- **Web page revision data**:
═══
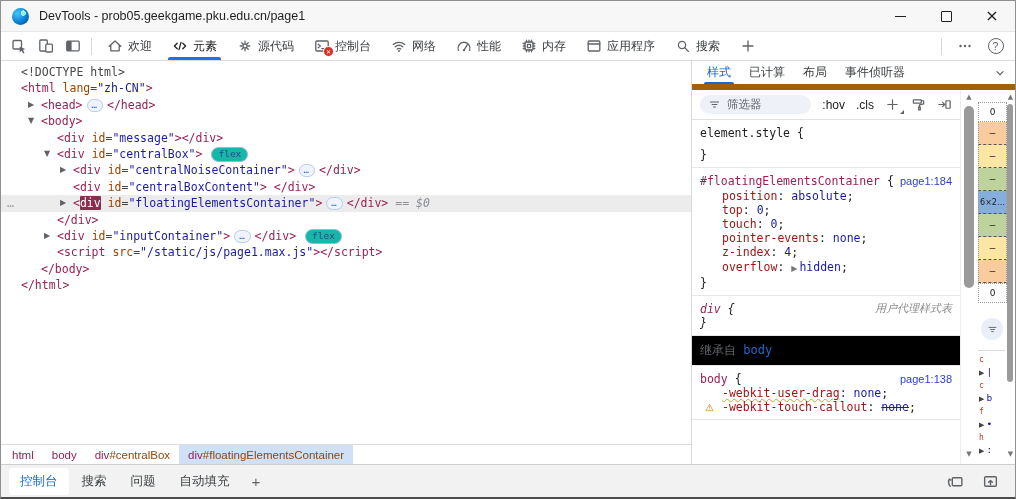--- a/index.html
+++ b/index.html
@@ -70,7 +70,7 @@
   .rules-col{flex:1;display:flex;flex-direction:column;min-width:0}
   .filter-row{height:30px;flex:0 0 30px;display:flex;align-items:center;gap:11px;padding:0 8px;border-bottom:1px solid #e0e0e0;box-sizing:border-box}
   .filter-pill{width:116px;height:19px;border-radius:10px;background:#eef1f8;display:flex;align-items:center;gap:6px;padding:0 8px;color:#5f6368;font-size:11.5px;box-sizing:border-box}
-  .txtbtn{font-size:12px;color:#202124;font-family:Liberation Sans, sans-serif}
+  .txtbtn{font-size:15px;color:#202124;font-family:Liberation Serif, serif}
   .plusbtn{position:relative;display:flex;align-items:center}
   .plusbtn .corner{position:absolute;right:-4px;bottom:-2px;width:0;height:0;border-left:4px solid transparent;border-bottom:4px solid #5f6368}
═══
- **What the task asks**: Please copy every entry exactly, without the pictures.

- **Solution for this exercise**:
--- a/index.html
+++ b/index.html
@@ -70,7 +70,7 @@
   .rules-col{flex:1;display:flex;flex-direction:column;min-width:0}
   .filter-row{height:30px;flex:0 0 30px;display:flex;align-items:center;gap:11px;padding:0 8px;border-bottom:1px solid #e0e0e0;box-sizing:border-box}
   .filter-pill{width:116px;height:19px;border-radius:10px;background:#eef1f8;display:flex;align-items:center;gap:6px;padding:0 8px;color:#5f6368;font-size:11.5px;box-sizing:border-box}
-  .txtbtn{font-size:12px;color:#202124;font-family:Liberation Sans, sans-serif}
+  .txtbtn{font-size:15px;color:#202124;font-family:Liberation Serif, serif}
   .plusbtn{position:relative;display:flex;align-items:center}
   .plusbtn .corner{position:absolute;right:-4px;bottom:-2px;width:0;height:0;border-left:4px solid transparent;border-bottom:4px solid #5f6368}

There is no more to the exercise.